We asked women lawyers to share significant moments in their careers and advice for young women lawyers.  

What is the Best Piece of Advice That You Have Received?

Melissa Davis, Counsel, General Litigation

No one cares more about your career than you do. I’ve taken this to mean you need to speak up for yourself and do all you can to be sure your career is what you want/dream it to be.

Phyllis Ingram, Associate, Directors and Officers

Don’t worry that you won’t get all the work done on your desk; worry when you don’t have any work on your desk.

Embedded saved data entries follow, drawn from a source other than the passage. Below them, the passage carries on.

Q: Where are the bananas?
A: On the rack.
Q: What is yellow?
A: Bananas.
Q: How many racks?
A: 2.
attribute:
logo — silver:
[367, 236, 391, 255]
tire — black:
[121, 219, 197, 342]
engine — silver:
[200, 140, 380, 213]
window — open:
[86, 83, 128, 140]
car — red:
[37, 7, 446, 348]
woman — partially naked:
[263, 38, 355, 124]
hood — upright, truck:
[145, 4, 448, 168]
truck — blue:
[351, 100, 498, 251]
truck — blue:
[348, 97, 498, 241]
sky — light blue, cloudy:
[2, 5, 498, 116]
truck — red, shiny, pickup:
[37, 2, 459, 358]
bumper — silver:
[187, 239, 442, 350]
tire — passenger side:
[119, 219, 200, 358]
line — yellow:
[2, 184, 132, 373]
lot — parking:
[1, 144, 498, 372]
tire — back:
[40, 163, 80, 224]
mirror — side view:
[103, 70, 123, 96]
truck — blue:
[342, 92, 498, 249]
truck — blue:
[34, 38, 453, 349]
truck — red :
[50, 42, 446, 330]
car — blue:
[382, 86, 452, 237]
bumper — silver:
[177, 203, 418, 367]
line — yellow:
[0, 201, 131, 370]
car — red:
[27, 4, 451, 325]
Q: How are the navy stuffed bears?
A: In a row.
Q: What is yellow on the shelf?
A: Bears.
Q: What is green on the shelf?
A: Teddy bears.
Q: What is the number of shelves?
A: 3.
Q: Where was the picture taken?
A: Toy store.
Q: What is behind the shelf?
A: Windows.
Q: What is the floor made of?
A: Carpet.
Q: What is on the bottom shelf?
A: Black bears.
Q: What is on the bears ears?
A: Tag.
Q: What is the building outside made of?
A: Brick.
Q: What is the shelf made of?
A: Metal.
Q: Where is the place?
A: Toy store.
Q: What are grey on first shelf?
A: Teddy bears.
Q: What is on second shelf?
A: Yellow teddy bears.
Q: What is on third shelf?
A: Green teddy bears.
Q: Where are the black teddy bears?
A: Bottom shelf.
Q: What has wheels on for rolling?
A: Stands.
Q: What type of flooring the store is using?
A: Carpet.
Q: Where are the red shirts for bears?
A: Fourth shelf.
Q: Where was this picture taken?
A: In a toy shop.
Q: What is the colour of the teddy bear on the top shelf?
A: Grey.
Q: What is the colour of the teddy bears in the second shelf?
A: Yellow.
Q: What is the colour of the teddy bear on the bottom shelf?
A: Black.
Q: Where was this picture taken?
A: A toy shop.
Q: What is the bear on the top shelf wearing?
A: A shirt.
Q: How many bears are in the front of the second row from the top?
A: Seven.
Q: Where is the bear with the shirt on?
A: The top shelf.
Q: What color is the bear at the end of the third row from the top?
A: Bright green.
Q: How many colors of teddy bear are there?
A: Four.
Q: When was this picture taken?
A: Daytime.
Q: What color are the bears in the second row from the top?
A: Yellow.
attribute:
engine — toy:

Nancy Frantz, Co-Chair, Real Estate and Finance

"Make it happen," which was a phrase often used by a more senior partner with whom I worked. My appreciation of that phrase grows each year, as all attorneys should fully understand that clients entrust us to deliver the best service in a timely manner, and we all need to, at times, regardless of seniority, do what it takes to get the job done, which can range from high level strategic analysis to helping out with signature tabs.

Lori Smith, Co-Chair, Corporate and Securities

Trust your own instincts - if you have something to add to a conversation then speak up and let others know what you are thinking. Women have a tendency to believe others in the room know more than they do and to feel the need to be liked rather than to challenge what is being said and a fear of being seen as aggressive or bossy. This can lead to others getting credit for your ideas and work or not asking the right questions for fear of sounding stupid. It is ok to be wrong sometimes, or admitting that you need more information or don’t understand what is being said and you can disagree or contradict someone without being disagreeable. If you have something of value to add to a conversation, then you need to speak up and take chances. You need to make your presence known in a meeting. Unless you speak up, no one will know just how valuable you are to the team.

Amy Vulpio, Partner, Financial Restructuring and Bankruptcy

The best piece of advice that I have received is that "perfect is the enemy of good." Perfectionism can really hold you back if you are self-doubting and afraid to share an idea or agonize over details that no one will notice or care about besides you. Put yourself out there and even if you make a mistake, it will be a learning experience.

Shannon Warren, Associate, Subrogation 

Almost everything is subject to argument or negotiation. You can exercise a great deal of creativity when practicing law. Contracts and settlement agreements may seem mundane, but have fun using your creativity to maximize your client’s position.